Work instruction: Figure out how many lines in these records contain "like". Only the number belongs in the reply.

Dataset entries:
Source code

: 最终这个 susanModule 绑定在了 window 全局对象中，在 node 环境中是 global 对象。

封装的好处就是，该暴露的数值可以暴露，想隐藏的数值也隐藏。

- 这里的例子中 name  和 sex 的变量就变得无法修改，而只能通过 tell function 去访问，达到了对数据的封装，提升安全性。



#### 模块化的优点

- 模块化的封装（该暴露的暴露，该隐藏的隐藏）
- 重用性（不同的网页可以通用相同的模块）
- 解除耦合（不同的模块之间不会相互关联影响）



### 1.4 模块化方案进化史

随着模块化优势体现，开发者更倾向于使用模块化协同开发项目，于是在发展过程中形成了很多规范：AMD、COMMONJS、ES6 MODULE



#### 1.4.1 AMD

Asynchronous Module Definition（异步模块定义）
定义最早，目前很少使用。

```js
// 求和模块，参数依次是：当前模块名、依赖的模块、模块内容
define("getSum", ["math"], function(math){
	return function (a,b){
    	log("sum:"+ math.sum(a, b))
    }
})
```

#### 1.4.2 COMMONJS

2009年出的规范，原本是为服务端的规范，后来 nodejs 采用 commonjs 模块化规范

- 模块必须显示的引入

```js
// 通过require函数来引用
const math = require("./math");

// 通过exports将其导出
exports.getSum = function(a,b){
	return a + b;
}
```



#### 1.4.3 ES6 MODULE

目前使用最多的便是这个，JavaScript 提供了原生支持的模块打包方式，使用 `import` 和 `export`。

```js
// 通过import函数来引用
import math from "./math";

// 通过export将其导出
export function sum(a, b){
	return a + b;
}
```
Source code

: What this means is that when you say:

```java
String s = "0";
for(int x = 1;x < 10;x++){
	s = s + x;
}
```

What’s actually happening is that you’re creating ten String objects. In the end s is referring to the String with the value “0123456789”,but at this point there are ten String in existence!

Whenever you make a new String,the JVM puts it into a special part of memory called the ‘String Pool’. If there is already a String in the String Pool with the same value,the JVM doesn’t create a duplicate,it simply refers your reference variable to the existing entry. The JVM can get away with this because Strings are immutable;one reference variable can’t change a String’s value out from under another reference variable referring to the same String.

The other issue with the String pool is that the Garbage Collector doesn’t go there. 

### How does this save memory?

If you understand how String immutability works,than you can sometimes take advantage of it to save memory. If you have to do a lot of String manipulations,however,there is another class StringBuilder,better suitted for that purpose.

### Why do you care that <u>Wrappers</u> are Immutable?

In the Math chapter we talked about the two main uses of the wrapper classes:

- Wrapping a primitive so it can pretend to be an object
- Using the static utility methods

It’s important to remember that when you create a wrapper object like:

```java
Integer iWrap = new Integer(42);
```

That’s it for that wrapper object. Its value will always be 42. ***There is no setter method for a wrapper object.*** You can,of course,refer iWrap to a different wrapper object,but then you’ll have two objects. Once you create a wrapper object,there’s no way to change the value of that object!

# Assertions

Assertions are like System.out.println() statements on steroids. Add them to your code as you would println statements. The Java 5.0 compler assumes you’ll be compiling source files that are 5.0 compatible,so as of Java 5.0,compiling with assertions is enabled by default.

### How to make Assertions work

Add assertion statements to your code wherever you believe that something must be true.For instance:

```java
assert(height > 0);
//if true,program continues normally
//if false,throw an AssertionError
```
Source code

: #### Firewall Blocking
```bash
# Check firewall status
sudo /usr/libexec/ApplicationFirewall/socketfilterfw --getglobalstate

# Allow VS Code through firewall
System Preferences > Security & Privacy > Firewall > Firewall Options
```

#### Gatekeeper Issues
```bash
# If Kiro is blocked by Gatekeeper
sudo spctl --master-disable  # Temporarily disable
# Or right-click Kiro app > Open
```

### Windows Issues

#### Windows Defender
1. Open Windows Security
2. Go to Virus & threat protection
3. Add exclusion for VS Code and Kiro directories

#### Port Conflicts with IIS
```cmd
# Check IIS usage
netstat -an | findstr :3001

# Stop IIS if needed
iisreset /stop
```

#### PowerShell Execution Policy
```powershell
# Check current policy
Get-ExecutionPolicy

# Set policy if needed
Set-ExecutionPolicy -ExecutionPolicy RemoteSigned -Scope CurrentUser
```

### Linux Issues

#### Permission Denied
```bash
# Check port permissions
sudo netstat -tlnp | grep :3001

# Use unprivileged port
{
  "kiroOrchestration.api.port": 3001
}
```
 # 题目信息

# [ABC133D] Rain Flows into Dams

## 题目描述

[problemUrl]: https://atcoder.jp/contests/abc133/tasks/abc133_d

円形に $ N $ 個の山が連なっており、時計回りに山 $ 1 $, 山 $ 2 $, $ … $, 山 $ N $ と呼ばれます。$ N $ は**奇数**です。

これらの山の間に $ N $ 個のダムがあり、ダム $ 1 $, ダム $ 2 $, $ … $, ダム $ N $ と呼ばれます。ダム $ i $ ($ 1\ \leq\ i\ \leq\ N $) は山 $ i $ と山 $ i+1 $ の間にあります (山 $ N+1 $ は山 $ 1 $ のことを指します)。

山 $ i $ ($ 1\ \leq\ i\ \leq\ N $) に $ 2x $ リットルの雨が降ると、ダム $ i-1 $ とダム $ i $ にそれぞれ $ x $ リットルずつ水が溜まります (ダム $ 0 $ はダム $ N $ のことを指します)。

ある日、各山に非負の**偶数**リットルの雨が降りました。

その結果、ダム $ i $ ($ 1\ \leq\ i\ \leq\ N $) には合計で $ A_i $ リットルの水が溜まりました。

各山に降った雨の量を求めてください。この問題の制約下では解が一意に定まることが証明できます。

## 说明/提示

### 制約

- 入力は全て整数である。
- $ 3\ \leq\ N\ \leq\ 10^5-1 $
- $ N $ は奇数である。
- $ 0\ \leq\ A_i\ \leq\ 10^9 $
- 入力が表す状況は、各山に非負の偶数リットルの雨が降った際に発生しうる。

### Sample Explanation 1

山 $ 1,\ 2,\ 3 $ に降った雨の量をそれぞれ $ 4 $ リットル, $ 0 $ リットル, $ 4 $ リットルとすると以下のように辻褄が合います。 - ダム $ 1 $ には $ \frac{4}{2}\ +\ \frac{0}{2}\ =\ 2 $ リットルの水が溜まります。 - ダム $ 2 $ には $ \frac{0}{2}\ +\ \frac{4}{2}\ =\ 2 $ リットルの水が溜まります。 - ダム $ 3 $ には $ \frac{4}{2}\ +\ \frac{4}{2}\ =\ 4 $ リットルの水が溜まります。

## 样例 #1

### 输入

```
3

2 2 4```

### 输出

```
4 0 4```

Solution: 2